Espace de libertés | Juin 2014 (n° 430)

Objection de conscience: un droit bafoué en Grèce


International

Dix-sept ans après sa reconnaissance et treize ans après son inscription dans la constitution hellénique, le gouvernement grec entend le droit à l’objection de conscience militaire comme un privilège accordé aux Témoins de Jéhovah. Depuis deux ans, toutes les demandes du statut d’objecteur de conscience pour des motifs autres que l’appartenance à cette religion sont régulièrement rejetées. De plus, les arrestations et les procès des objecteurs de conscience se multiplient. Dernier épisode, le procès, le 13 mai 2014, de l’objecteur de conscience Dimitris Sotiropoulos, 48 ans, père de trois enfants, pour insoumission en… 1992.


Existe-t-il encore le droit à l’objection de conscience en Grèce? La question doit se poser sérieusement. La législation prévoit un service civil de 15 mois pour les objecteurs de conscience. Le statut est pourtant accordé d’une manière extrêmement sélective: dès le début, en 1998, la commission du ministère de la Défense nationale chargé de se prononcer sur les demandes, composée de deux militaires, de deux professeurs d’Université et d’un juge, accordait automatiquement le statut aux Témoins de Jéhovah, sur simple présentation d’un document de leur Église. Pour les autres, le menu prévoyait un examen sévère des convictions, dont la Sainte Inquisition aurait été jalouse, pour rejeter la moitié des demandes selon des critères inexplicables et inexpliqués.

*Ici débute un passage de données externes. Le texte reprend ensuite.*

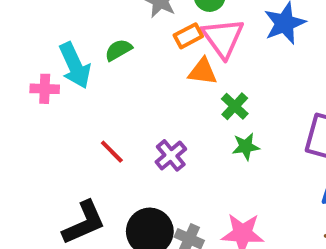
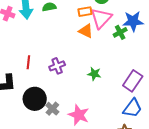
green cross: (235, 106) -> (120, 32), moved
red line: (112, 152) -> (28, 62), moved, turned 32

L’objection de conscience, ce n’est pas un acte inné, mais le fruit d’une libération.

Un an de prison

Depuis deux ans toutes les demandes pour des motifs autres que l’appartenance à l’Église des Témoins de Jéhovah sont rejetées. Ce n’est pas la première fois que le ministère de la Défense nationale adopte cette attitude. Il l’avait déjà fait entre 2004 et 2006, mais à la suite d’une campagne du Bureau européen de l’objection de conscience (BEOC) et d’Amnesty International, il y avait eu le retour à la règle de l’admission du 50% des demandes. De plus, ces objecteurs de conscience sont déclarés insoumis, ce qui implique une amende forfaitaire de 6000 euros, instaurée en 2011, et des poursuites judiciaires. En 2013, plus de dix objecteurs de conscience ont été détenus, jugés et condamnés à des peines entre huit et douze mois de prison avec sursis par des tribunaux militaires. Parallèlement, les poursuites judiciaires des objecteurs pour insoumission qui ont eu lieu avant la reconnaissance du droit à l’objection de conscience suivent leur cours. La Grèce est le seul pays à avoir reconnu le droit à l’objection de conscience au service militaire sans avoir amnistié les insoumis d’antan.

« Ceci ne passera jamais », avait répondu, à la demande insistante des représentants du BEOC d’une amnistie pour les anciens objecteurs en 1997, le jadis ministre de la Défense nationale Akis Tsochadjopoulos quelques jours avant le vote du Parlement sur la première loi reconnaissant l’objection de conscience. Les conséquences de cette attitude ne se sont pas fait attendre. À des anciens objecteurs qui ont opté pour le service civil introduit par la loi, l’État a proposé un service alternatif sept à dix fois plus long que le service militaire.

L'antenne grecque d'Amnesty International réclame la relaxe de Nicos Karanikas. © BEOC/AmnestyL’antenne grecque d’Amnesty International réclame la relaxe de Nicos Karanikas. © BEOC/Amnesty

Insoumis

Le cas le plus flagrant est celui de Lazaros Petromelidis, objecteur de conscience depuis 1992. Pour avoir refusé un service civil de 30 mois en 1998 –s’il avait opté pour le service militaire, il aurait fait 4 mois de service, car il avait déjà 37 ans et il était père d’un enfant–, il a été détenu, jugé et condamné 16 fois pour insoumission, car la justice militaire grecque considère que, chaque fois que quelqu’un est convoqué à l’armée et ne se présente pas, il commet un nouveau délit d’insoumission. Sa dernière détention a eu lieu en 2013. La même année, deux autres anciens objecteurs de conscience ont été détenus et jugés: Nicos Karanicas, 45 ans, objecteur de conscience depuis 1995 et Nicos Krontiras, 47 ans, objecteur depuis 1996. La répression continue: Dimitris Sotiropoulos, 48 ans, père de trois enfants, est jugé par le tribunal militaire le 13 mai 2014 pour insoumission commise en… 1992. En 1998, marié déjà avec sa femme enceinte de leur premier enfant, il n’avait pas voulu effectuer le service civil, car il lui était impossible de tenir le fardeau financier d’un service civil de 36 mois.

Dans ces conditions, la question se pose réellement: peut-on encore parler d’existence du droit à l’objection de conscience au service militaire en Grèce?